Other lawmakers who spoke included Sullivan, State Senate President Pete Kelley, state Rep. Scott Kawasaki and state Sen. Kevin Meyer. Congressional speakers included Sullivan, State Senate President Pete Kelley, state Rep. Scott Kawasaki and state Sen. Kevin Meyer.

Also speaking was Catherine Stevens, wife of the former senator; the Penneys, Gen. Mark Hamilton, president emeritus of the University of Alaska and chairman of the Kenai River Sportfishing Association; former Gov. Tony Knowles; KRSA executive director Ricky Gease; and Ben Speciale, president of the Yamaha Marine Group.

Yamaha Marine has been the main sponsor of the Kenai River Classic for all 25 years of its existence. This year’s event was held Aug. 23-25 and has raised more than $14 million during the past 25 years.

“This river has the most public access points of any river in Alaska, and among the most in the United States,” Kristin Mellinger, owner of V3 Strategic Solutions LLC and vice president of the Kenai River Sportfishing Association board, told Trade Only Today from a boat fishing the Kenai River Classic on Friday. “It’s the one of the few places Alaskans can fish for king salmon without being rich” because of the geographic challenges and expense of accessing other locations.

Mellinger is shown with a fish she caught during the Classic

Mellinger is shown with a fish she caught during the Classic.

The KRSA is helping to educate locals on salmon, Mellinger said, noting that fries burrow up to 50 feet into the banks. Bank erosion, which happens when fishermen walk on the bank, and when the river freezes, can threaten the fries as the river widens. 

“Those silver piers you see allow people to walk on the bank and still have access without threatening the fries,” Mellinger said. But there is still a lot of erosion from ice, so the KRSA has been laying trees to form a sort of underwater fence, allowing silt from the river to collect so the willows can reseed and offer natural protection to the fries.

“I’ve watched kids catch their first fish or net their first fish, and that’s why you can allow access and keep the bank protected,” Mellinger said. “People don’t want to hurt the habitat. They just don’t know. So that’s where we come in. That’s where dollars from the Kenai River Classic are going, and we appreciate it.”

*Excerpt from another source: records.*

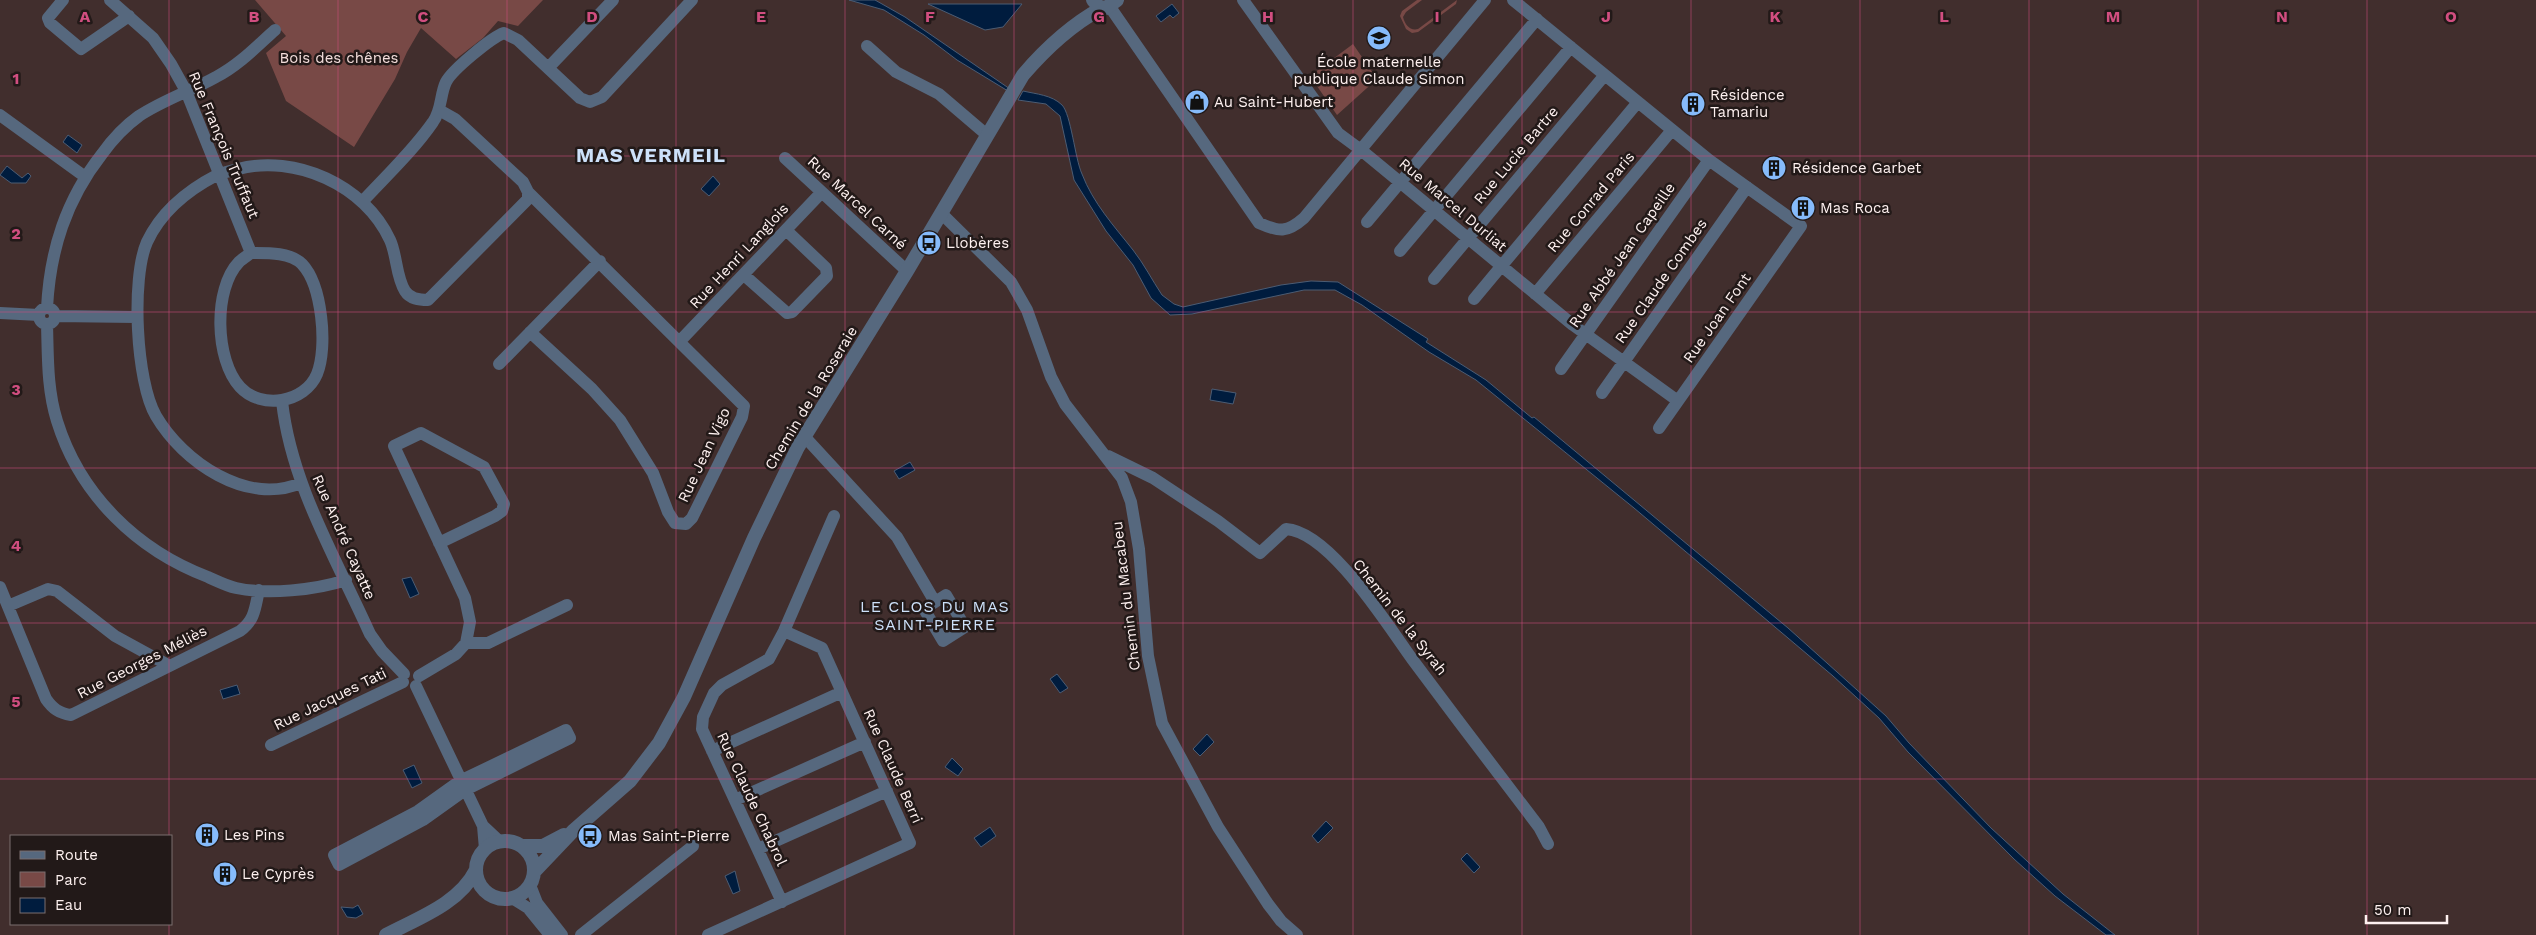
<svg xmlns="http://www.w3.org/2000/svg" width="2536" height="935" font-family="'Work Sans',sans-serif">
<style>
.green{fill:#784946}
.water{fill:#001c3e;stroke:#4c5c73}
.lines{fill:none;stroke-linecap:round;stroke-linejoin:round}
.minor{stroke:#56687e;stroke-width:12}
.tertiary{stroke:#56687e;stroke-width:14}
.grid{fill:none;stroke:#d14e80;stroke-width:1;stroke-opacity:0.55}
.labels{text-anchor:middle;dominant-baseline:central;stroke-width:5;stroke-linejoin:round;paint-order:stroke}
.park-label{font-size:15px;fill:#f3dddb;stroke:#221918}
.poi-label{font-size:15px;fill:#fef1f0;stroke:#221918;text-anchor:start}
.street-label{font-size:15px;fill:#fef1f0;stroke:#221918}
.neighbourhood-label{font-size:16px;letter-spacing:1px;fill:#cde1fa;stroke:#221918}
.district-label{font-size:20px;font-weight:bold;letter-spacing:1px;fill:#cde1fa;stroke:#221918}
.grid-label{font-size:16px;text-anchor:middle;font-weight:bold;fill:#d14e80;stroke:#221918;stroke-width:5;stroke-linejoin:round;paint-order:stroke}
</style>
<rect width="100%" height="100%" fill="#412e2d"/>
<!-- green -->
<path class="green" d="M255 0H543L518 26 498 21 483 38 456 59 421 28 407 52 395 79 354 147 286 101 266 53 286 36Z
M1417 0H1422L1406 12 1403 17C1405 25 1410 31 1418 29L1457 0 1456 4 1418 32 1412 33 1406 29 1400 16 1402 11Z
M1353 44 1377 79 1337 115 1310 76Z"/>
<!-- water -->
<path class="water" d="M849 0H875L905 17 1010 89 1008 91 957 60 924 35 884 10Z
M928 4H1022L1003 27 985 30Z
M1172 4 1179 13 1173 18 1170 15 1161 22 1156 16Z
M1023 91C1036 94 1052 95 1062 105 1071 114 1075 159 1082 174 1093 203 1114 226 1133 250 1144 264 1152 280 1162 295L1174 304 1183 307 1281 285 1311 281 1338 282 1428 339 1426 342 1486 380 1532 418 1534 417 1788 628 1886 716 1909 743 1991 828 2063 894 2115 935H2106L2055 896 2014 859 1908 752 1879 718 1833 676 1634 508 1476 380 1429 352 1362 305 1335 290H1304L1192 314 1170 315 1151 298 1133 265 1106 231 1074 180 1060 116 1046 104 1018 100Z
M68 135 82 145 77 153 63 142Z
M7 166 22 178 28 173 31 176 26 183H11L0 175Z
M713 176 720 184 709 196 701 189Z
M1212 389 1236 393 1233 404 1210 400Z
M910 462 915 470 899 479 894 471Z
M411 577 419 594 410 598 402 579Z
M1057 674 1068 688 1060 693 1050 679Z
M237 685 240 694 223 699 220 690Z
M1207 734 1214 742 1200 756 1193 749Z
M952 758 963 769 958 776 945 767Z
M414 765 422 783 412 788 403 770Z
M1326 821 1333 828 1318 843 1312 836Z
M990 827 996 836 981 847 974 838Z
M1467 853 1480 867 1474 873 1461 859Z
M735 871 740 891 733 894 725 876Z
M358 905 363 914 356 918 347 917 341 907 353 908Z"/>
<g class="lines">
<!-- minor -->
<path class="minor" d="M63 0 48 18 50 23 81 49 129 16
M110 0 153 38 171 64 186 91 251 253
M1243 0 1338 133 1361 150 1573 325 1678 401
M1513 0 1709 160 1801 226 1659 428
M1110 7 1259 223C1279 232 1287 233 1304 218L1485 0
M867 46 896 72 939 94 987 135
M548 68 613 0
M0 115 84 176
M785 158 907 271
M528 192 744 406 742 417 692 518 686 524 675 523 668 512 653 473 620 420 592 389 530 332
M362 202C386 176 413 151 433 122 442 110 440 94 446 82 452 70 492 37 504 33L518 40 580 98 590 102 602 97 692 0
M941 213 1011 282 1027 310 1051 377 1065 404 1122 478 1131 502 1139 549 1148 656 1162 723 1218 827 1268 904 1281 921 1297 935
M1367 222 1537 19
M1400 251 1571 47
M251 253C266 253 290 252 302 264 322 285 328 347 317 374 305 403 261 410 240 387 215 360 213 289 239 262 242 259 247 256 251 253Z
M744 275 787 313 792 312 827 276 826 268 786 230
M1434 279 1604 76
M1535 294 1672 130
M1474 299 1638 102
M47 308C50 250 66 200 102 154 112 140 125 126 139 116 163 100 191 91 216 77 239 65 257 46 275 30
M39 316a8 8 0 1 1 16 0a8 8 0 1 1-16 0Z
M0 313 39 315
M55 316 136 317
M47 324C48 357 47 389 57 421 80 495 137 550 208 577 217 581 227 586 236 588 267 595 316 590 346 580
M680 341 821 193
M499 364 600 261
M1561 369 1709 160
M1602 393 1747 187
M282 401C291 484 336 558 370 634L382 651 404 674
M804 436 897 537 935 602
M1108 456 1153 478 1218 521 1260 553 1286 529C1331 532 1389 628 1415 663 1456 718 1497 772 1539 827L1548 844
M301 483C247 506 183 462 156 416 136 382 131 278 147 242 161 212 188 190 217 175 223 172 231 171 238 169 295 154 365 185 390 240 397 255 396 277 405 291 410 299 419 300 428 300L528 199V192L523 182 455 119 439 110
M439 543 495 516 502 511 504 504 484 467 421 433 394 446 465 598 470 622 466 643
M0 587 46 699C53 709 59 713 71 715L240 631C255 620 255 608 259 590
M946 595 965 627 943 641 924 609Z
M8 606 48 589 57 591 115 636 168 665
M419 676 456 654 466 643H488L567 605
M416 686 483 826 499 841
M566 730 570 738 465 790 423 820 339 865 334 855 418 811 460 781Z
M271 745 403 682
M712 751 842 692
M735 800 865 742
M483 826 485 849
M758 849 887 791
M530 885 537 903 562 935
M512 898 528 908 550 935
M782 902 702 729 703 717 714 693 722 685 769 659 784 631 834 516
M581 935 693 846
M708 935 910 843 822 648 784 631"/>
<!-- tertiary -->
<path class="tertiary" d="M1093 0 1099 7 1106 8 1117 0
M476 870a29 29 0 1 1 58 0a29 29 0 1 1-58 0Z
M523 846H543L564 835
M534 872 573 831 630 781 659 743 684 697 754 538 798 447 907 271 1023 75C1046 48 1071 25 1102 8
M386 935C418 918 459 904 476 870"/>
</g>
<!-- grid -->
<path class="grid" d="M169 0V836M338 0V935M507 0V935M676 0V935M845 0V935M1014 0V935M1183 0V935M1353 0V935M1522 0V935M1691 0V935M1860 0V935M2029 0V935M2198 0V935M2367 0V935M0 156H2536M0 312H2536M0 468H2536M0 623H2536M0 779H2536M169 924V935"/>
<!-- icons -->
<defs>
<symbol id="school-disc" viewBox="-11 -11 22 22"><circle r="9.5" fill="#86bbfb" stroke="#221918"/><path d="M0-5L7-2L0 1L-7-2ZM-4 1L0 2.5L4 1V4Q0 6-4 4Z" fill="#111"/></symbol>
<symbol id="shop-disc" viewBox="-11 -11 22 22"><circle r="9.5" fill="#86bbfb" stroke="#221918"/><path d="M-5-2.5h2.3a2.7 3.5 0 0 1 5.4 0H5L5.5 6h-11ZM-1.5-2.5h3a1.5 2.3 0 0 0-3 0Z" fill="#111"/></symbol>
<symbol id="building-disc" viewBox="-11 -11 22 22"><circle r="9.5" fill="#86bbfb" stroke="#221918"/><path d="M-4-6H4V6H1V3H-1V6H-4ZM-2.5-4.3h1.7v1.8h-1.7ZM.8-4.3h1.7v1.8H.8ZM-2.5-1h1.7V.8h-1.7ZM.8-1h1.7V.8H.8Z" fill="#111"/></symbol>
<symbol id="bus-disc" viewBox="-11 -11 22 22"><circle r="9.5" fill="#86bbfb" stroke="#221918"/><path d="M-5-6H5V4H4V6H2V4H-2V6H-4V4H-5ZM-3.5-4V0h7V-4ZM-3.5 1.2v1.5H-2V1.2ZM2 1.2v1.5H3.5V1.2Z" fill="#111"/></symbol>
</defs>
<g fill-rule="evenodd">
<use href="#school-disc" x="1365" y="24" width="28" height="28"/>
<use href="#shop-disc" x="1183" y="88" width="28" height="28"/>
<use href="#building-disc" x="1679" y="90" width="28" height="28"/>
<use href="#building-disc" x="1760" y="154" width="28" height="28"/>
<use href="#building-disc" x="1789" y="194" width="28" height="28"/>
<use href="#bus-disc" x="915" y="229" width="28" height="28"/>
<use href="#building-disc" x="193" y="821" width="28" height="28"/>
<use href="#bus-disc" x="576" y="822" width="28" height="28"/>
<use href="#building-disc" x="211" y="860" width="28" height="28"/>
</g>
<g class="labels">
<!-- park labels -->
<g class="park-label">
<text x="339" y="58">Bois des chênes</text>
</g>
<!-- poi labels -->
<g class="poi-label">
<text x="1379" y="62" text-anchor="middle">École maternelle<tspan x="1379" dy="17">publique Claude Simon</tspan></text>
<text x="1710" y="95">Résidence<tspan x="1710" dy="17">Tamariu</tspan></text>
<text x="1214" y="102">Au Saint-Hubert</text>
<text x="1792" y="168">Résidence Garbet</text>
<text x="1820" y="208">Mas Roca</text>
<text x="946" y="243">Llobères</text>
<text x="224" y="835">Les Pins</text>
<text x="608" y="836">Mas Saint-Pierre</text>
<text x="242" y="874">Le Cyprès</text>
</g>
<!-- street labels -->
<g class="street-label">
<text transform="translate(224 145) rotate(67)">Rue François Truffaut</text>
<text transform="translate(1516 155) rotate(-50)">Rue Lucie Bartre</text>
<text transform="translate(1591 202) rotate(-50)">Rue Conrad Paris</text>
<text transform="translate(857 203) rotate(43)">Rue Marcel Carné</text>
<text transform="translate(1453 205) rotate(40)">Rue Marcel Durliat</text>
<text transform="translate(1622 255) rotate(-55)">Rue Abbé Jean Capeille</text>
<text transform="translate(739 256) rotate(-47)">Rue Henri Langlois</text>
<text transform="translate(1661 281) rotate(-55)">Rue Claude Combes</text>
<text transform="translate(1717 318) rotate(-55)">Rue Joan Font</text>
<text transform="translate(811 398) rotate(-59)">Chemin de la Roseraie</text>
<text transform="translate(704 455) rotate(-65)">Rue Jean Vigo</text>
<text transform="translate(344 537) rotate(66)">Rue André Cayatte</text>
<text transform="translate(1126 596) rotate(-97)">Chemin du Macabeu</text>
<text transform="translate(1400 617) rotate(52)">Chemin de la Syrah</text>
<text transform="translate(142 662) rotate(-27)">Rue Georges Méliès</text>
<text transform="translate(330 699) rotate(-26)">Rue Jacques Tati</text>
<text transform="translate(893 766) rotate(66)">Rue Claude Berri</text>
<text transform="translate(752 799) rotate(65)">Rue Claude Chabrol</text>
</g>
<!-- neighbourhood labels -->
<g class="neighbourhood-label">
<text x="935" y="606">LE CLOS DU MAS<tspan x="935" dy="18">SAINT-PIERRE</tspan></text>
</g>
<!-- district labels -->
<g class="district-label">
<text x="651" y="155">MAS VERMEIL</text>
</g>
</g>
<g class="grid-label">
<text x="85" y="22">A</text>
<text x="254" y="22">B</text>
<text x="423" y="22">C</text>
<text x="592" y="22">D</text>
<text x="761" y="22">E</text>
<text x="930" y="22">F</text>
<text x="1099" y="22">G</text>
<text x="1268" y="22">H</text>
<text x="1437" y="22">I</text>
<text x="1606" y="22">J</text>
<text x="1775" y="22">K</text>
<text x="1944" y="22">L</text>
<text x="2113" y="22">M</text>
<text x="2282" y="22">N</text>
<text x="2451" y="22">O</text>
<text x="16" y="84">1</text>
<text x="16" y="239">2</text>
<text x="16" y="395">3</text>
<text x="16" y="551">4</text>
<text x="16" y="707">5</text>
</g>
<!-- legend -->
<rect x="10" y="835" width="162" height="90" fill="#221918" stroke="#7a6f6e"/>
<rect x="20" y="851" width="25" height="8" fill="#56687e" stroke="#7a6f6e"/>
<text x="55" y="860" font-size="15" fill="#fef1f0">Route</text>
<rect x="20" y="872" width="25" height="15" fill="#784946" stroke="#7a6f6e"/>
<text x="55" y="885" font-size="15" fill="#fef1f0">Parc</text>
<rect x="20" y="898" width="25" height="15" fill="#001c3e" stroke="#7a6f6e"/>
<text x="55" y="910" font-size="15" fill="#fef1f0">Eau</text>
<!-- scale -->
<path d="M2366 915v8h81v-8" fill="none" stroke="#fef1f0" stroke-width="2.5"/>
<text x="2374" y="915" font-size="15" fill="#fef1f0" stroke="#221918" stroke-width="4" paint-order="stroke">50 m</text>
</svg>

“We have encouraged people from the lower 48 to come to this event because it is so special,” said Martin Peters, senior manager of marine communications and government relations at Yamaha Marine.

Getting children involved in the Kenai River Junior Classic is important to sustaining the industry and to conservation, advocates said. (There is also a Kenai River Women’s Classic.)

Emceeing at an auction designed to raise money for the KRSA on Aug. 24, Kari Bustamante, sports director at NBC affiliate KTUU, underscored the importance of getting children onto the water.

“When my father and I were first asked to co-emcee the Kenai Classic, we sat down and started thinking of our fishing stories on the Kenai together,” Bustamante said.

“While we came up with a lot of fishless, embarrassing stories I could tell about my dad, the truth is our memories on the Kenai are some of the best I had as a kid, and when I was offered the opportunity to become the host of the Fishing Report my dad is the first person I called. So I just want to say thank you, dad.”

“If it wasn’t for my dad I wouldn’t have this passion for sportfishing,” Bustamante said.